▶ **TUGAS 1**
Tentukan apakah setiap pernyataan berikut sesuai dengan teks tentang pentas ketoprak: (a) pementasan itu berlangsung di panggung Taman Budaya Yogyakarta; (b) patung tikus di panggung melambangkan rakyat; (c) panggung itu memakai kursi singgasana yang berukir. Jawab ya atau tidak untuk tiap pernyataan, disertai kutipan persis dari teks yang menentukan jawabannya.

▶ **TEKS BACAAN**
Kamis, 27 Desember 2012

Seni Ketoprak Kolaborasi

Ada Instalasi dalam Pentas Ketoprak
 
foto: pitogoestin
 TIDAK ada kursi singgasana yang empuk dan berukir. Tak ada pula empat kursi kayu tua yang disusun mengelilingi meja kecil dengan cangkir-cangkir kecil di atasnya. Suasana panggung pementasan ketoprak menjadi tak biasa pada malam lalu, Selasa (11/12/2012) malam. Panggung Taman Budaya Yogyakarta itu justru diisi dengan patung kerbau berukuran raksasa yang ngelesot menjadi latar belakang panggung dan dua patung tikus di depan samping panggung. Kerbau melambangkan rakyat yang mudah dicocok hidungnya dan tikus perlambang korupsi. Juga ada tumpukkan karung-karung goni di atas sebuah kotak yang menyimbolkan daerah pertanian. Tak ketinggalan susunan bambu yang dibuat bertingkat seperti menara sutet dengan asesoris aneka perabotan dapur yang digantung pada setiap sudut bambu.

▶ **DATA MASUKAN**
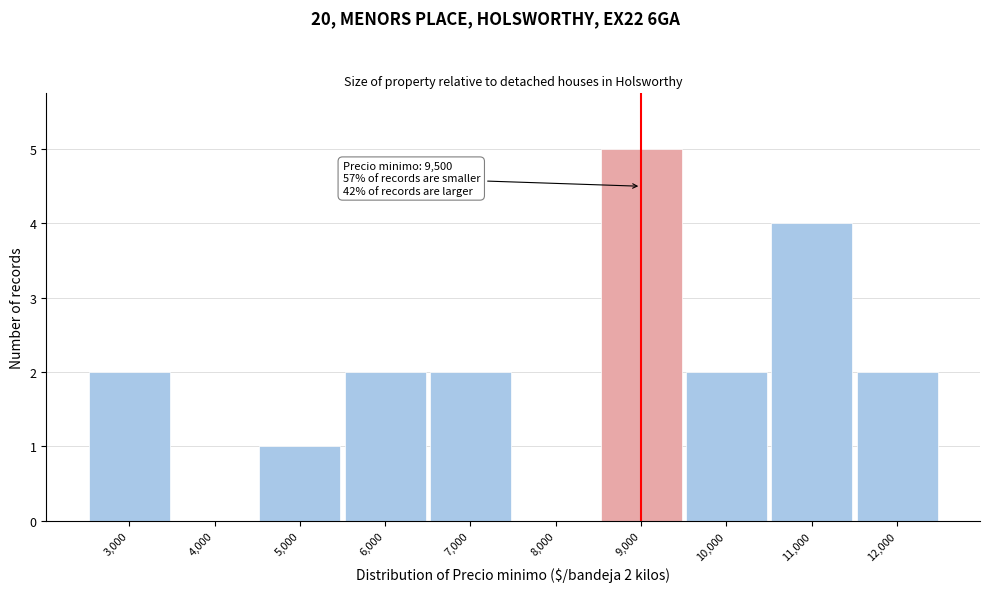

Reading right to left, list all the values displayed in this chart.

12,000=2	11,000=4	10,000=2	9,000=5	8,000=0	7,000=2	6,000=2	5,000=1	4,000=0	3,000=2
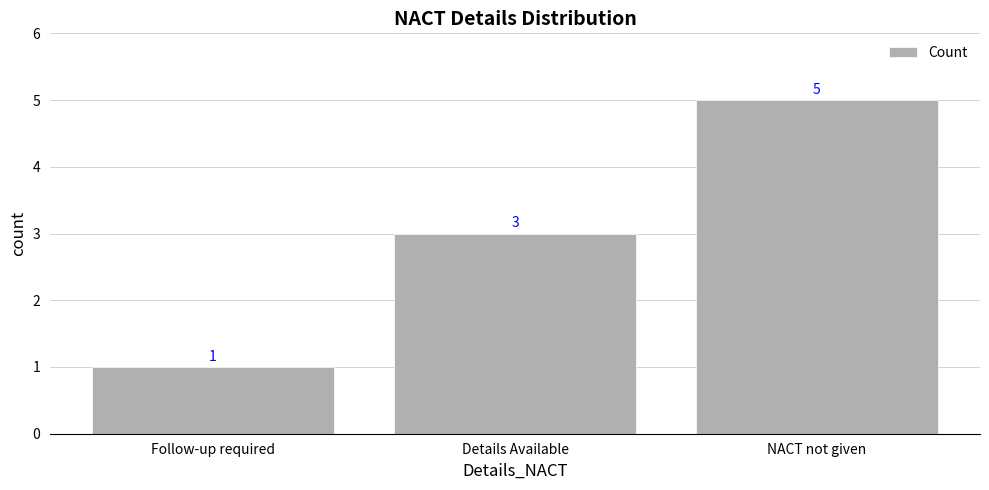

List the labels in order of value, largest first.

NACT not given, Details Available, Follow-up required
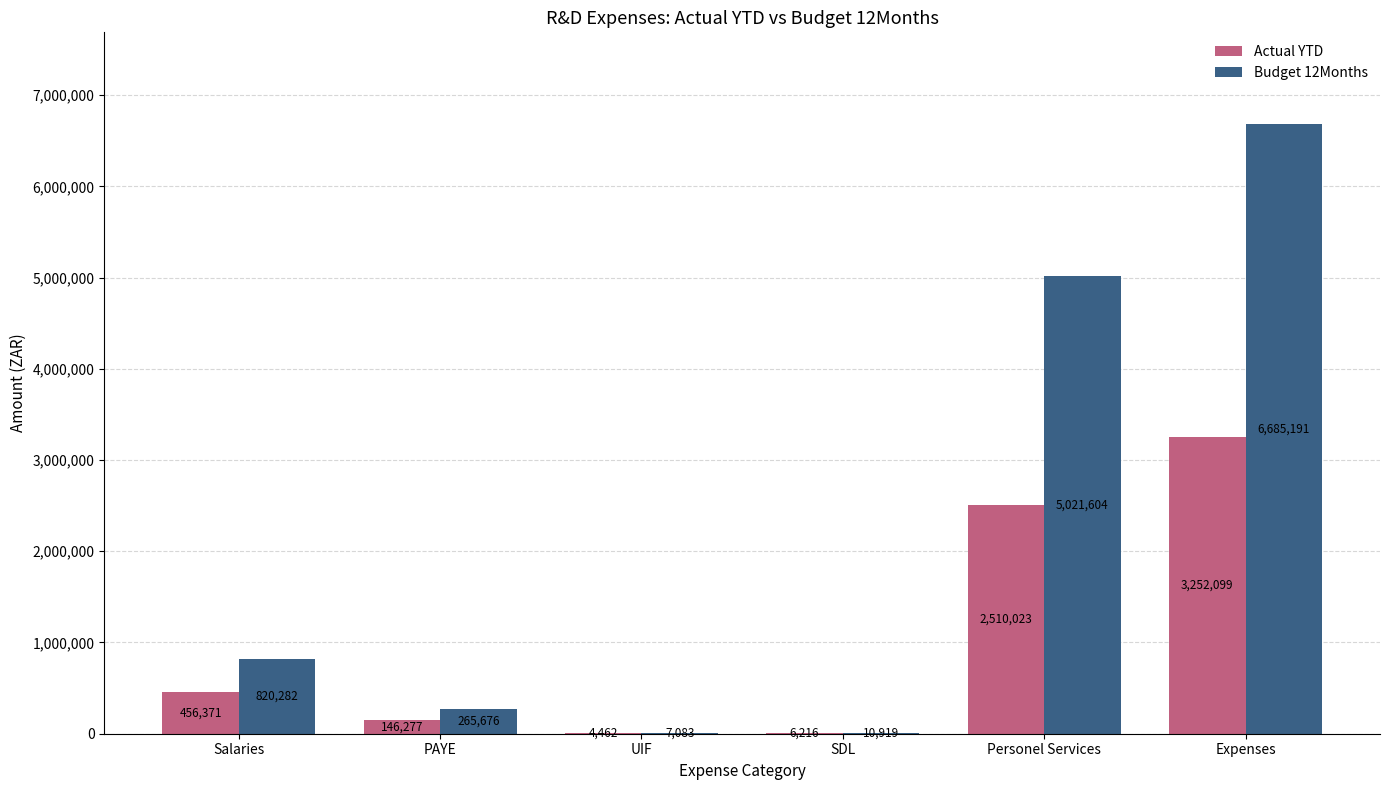

What are all the series names shown in the legend?

Actual YTD, Budget 12Months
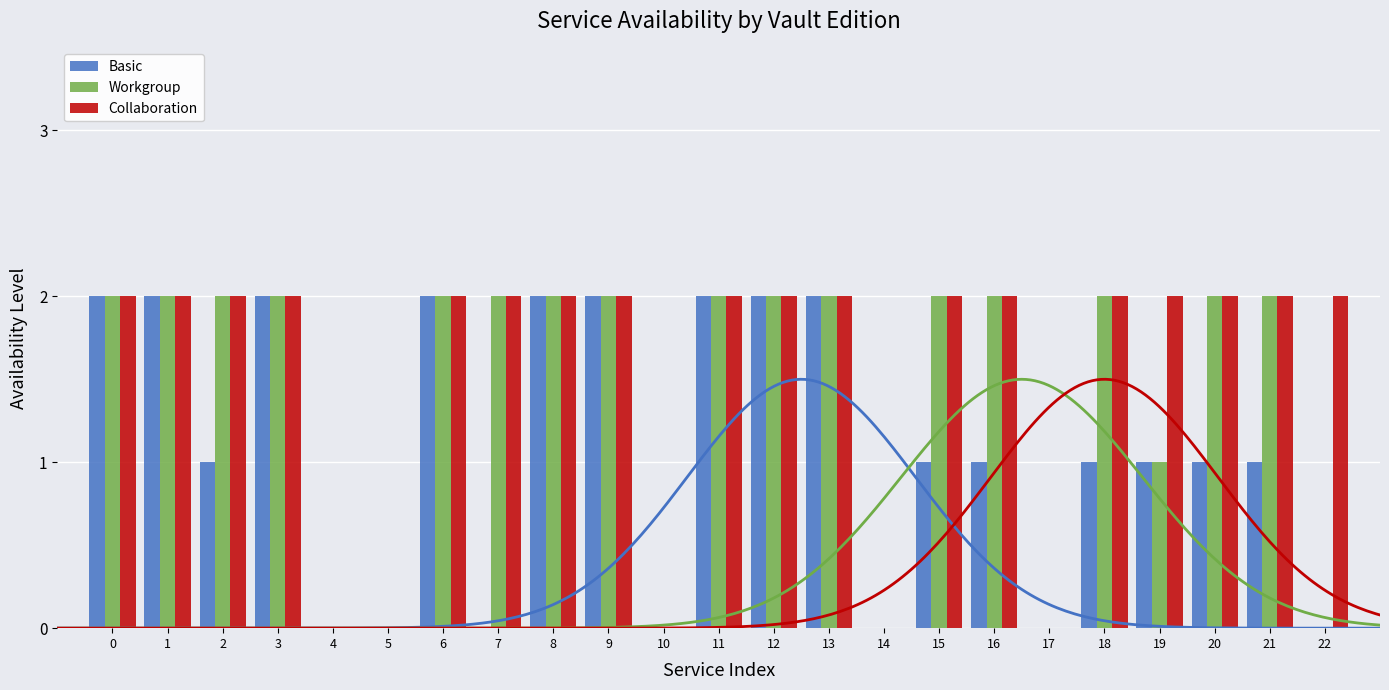

List the series in order of their peak value, lowest first.

Basic, Workgroup, Collaboration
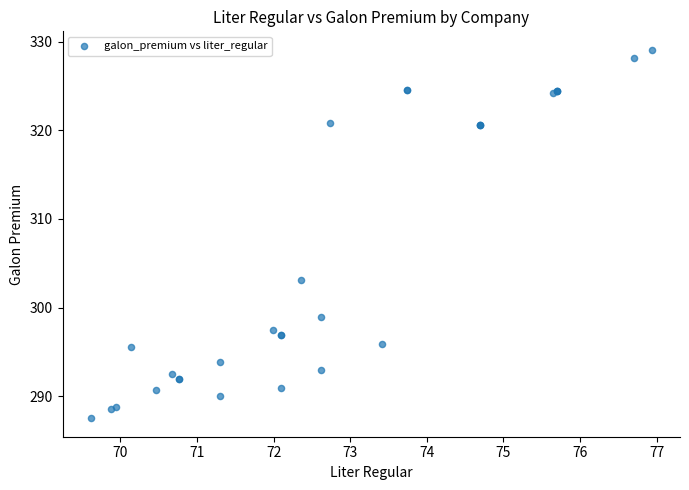

What Y value in the scatter plot is closest to 308?

303.1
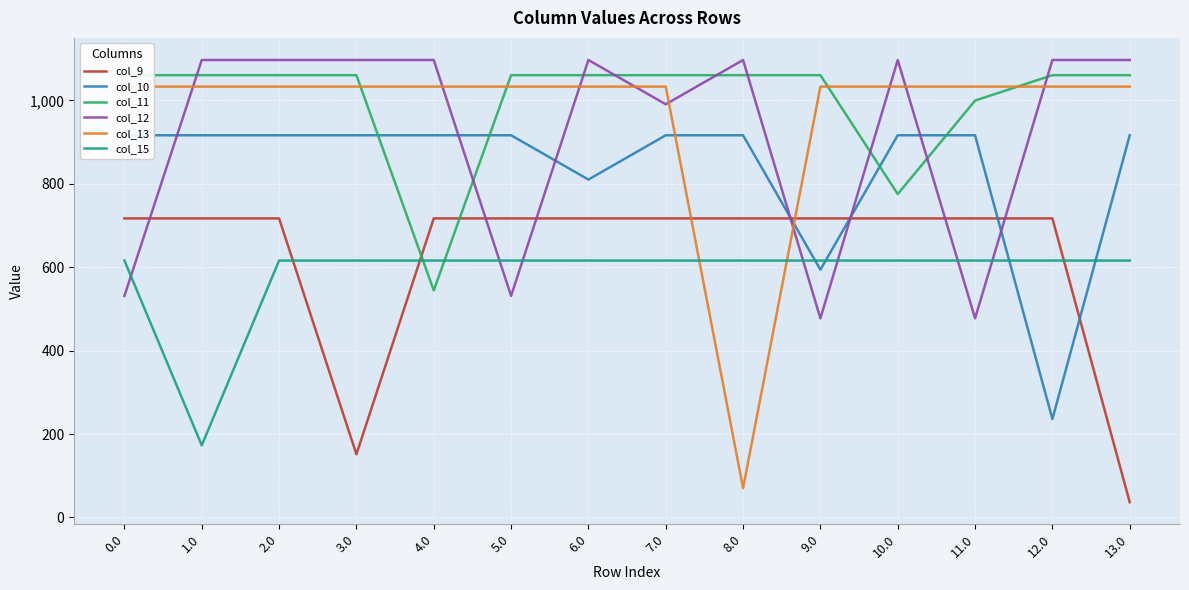

At 5.0, list the series in order from largest to smallest.

col_11, col_13, col_10, col_9, col_15, col_12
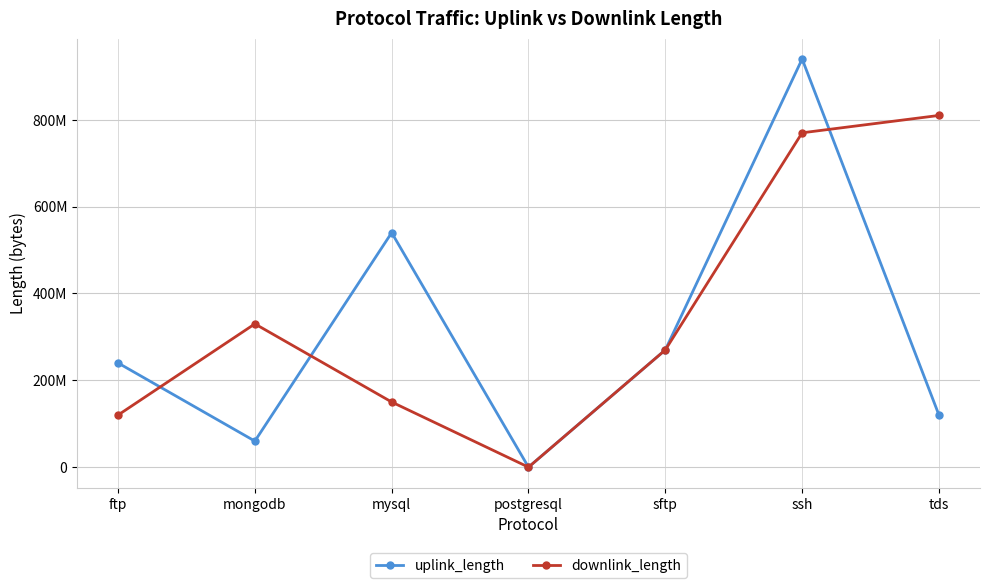

What is the total value across all series at ftp?

360025567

▶ **TUGAS 2**
Ganti nama "series" menjadi "kategori" pada baris-baris, mulai dari baris yang memuat "What Y value" sampai baris terakhir, kedua ujungnya ikut disertakan, dan biarkan bagian lain tidak berubah. Jangan sertakan gambar dalam jawaban.

▶ **JAWABAN YANG DIHARAPKAN 1**
(a) Ya: "Panggung Taman Budaya Yogyakarta itu justru diisi dengan patung kerbau berukuran raksasa"
(b) Tidak: "tikus perlambang korupsi"
(c) Tidak: "TIDAK ada kursi singgasana yang empuk dan berukir."

▶ **JAWABAN YANG DIHARAPKAN 2**
What Y value in the scatter plot is closest to 308?

303.1

At 5.0, list the kategori in order from largest to smallest.

col_11, col_13, col_10, col_9, col_15, col_12

What is the total value across all kategori at ftp?

360025567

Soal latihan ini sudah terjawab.